(Dataset entries)
'''
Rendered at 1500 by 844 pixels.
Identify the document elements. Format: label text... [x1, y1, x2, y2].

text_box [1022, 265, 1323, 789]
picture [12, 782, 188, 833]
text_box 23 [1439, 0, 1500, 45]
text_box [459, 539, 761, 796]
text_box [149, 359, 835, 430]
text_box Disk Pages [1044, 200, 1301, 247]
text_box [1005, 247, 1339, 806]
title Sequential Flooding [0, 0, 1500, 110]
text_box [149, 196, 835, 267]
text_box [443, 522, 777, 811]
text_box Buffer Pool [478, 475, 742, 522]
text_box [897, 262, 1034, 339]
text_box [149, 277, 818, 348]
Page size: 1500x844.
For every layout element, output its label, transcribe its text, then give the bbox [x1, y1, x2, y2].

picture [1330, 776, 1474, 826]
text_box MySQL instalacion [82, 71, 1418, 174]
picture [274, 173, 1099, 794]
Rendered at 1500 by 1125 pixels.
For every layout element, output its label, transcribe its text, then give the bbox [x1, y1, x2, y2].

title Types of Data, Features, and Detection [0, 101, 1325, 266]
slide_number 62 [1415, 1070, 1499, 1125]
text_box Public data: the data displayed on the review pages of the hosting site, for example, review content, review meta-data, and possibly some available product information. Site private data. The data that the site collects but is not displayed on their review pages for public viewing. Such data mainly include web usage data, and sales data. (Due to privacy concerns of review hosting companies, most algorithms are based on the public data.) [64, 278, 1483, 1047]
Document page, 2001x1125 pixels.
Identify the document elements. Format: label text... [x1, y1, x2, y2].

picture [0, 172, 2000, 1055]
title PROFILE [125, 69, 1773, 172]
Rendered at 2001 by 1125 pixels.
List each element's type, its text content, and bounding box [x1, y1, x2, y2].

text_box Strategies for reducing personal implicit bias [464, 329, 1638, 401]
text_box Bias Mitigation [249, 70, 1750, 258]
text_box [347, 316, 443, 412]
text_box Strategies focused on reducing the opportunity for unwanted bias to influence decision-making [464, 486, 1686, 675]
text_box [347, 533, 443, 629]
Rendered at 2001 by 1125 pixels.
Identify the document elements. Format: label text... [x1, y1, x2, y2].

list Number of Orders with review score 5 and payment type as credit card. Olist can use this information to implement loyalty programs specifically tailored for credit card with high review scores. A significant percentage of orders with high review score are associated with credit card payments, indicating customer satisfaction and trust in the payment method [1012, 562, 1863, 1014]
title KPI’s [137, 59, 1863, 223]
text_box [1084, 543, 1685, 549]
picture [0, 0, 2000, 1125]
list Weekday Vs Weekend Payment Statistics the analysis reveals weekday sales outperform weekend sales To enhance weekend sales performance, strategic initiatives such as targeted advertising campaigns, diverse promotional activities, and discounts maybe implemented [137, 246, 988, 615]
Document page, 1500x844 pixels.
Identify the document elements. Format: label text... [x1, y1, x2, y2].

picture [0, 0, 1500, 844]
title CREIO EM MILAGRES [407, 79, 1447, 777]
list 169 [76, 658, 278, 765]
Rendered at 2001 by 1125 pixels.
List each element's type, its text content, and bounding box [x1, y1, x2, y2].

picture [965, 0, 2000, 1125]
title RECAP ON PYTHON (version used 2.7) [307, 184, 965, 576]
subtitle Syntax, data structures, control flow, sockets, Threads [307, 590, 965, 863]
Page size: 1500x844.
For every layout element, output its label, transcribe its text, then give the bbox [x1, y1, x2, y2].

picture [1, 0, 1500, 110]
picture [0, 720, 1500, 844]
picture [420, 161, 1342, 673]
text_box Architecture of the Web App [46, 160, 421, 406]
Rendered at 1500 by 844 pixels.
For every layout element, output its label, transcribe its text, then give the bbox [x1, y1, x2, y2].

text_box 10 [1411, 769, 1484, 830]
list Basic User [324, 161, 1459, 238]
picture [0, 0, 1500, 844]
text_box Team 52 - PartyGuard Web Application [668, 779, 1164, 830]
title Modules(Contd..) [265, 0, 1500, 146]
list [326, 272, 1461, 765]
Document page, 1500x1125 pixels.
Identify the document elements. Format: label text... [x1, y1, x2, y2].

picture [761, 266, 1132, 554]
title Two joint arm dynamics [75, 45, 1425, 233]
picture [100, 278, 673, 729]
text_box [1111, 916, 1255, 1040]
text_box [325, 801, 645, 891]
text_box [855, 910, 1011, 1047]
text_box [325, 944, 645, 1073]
'''
**WORK INSTRUCTION:**
Each line from the beginning of the entries to the line with "Rendered at 1500 by 1125 pixels." must be repeated exactly, with both end lines kept and no other lines given.

**EXERCISE OUTPUT:**
Rendered at 1500 by 844 pixels.
Identify the document elements. Format: label text... [x1, y1, x2, y2].

text_box [1022, 265, 1323, 789]
picture [12, 782, 188, 833]
text_box 23 [1439, 0, 1500, 45]
text_box [459, 539, 761, 796]
text_box [149, 359, 835, 430]
text_box Disk Pages [1044, 200, 1301, 247]
text_box [1005, 247, 1339, 806]
title Sequential Flooding [0, 0, 1500, 110]
text_box [149, 196, 835, 267]
text_box [443, 522, 777, 811]
text_box Buffer Pool [478, 475, 742, 522]
text_box [897, 262, 1034, 339]
text_box [149, 277, 818, 348]
Page size: 1500x844.
For every layout element, output its label, transcribe its text, then give the bbox [x1, y1, x2, y2].

picture [1330, 776, 1474, 826]
text_box MySQL instalacion [82, 71, 1418, 174]
picture [274, 173, 1099, 794]
Rendered at 1500 by 1125 pixels.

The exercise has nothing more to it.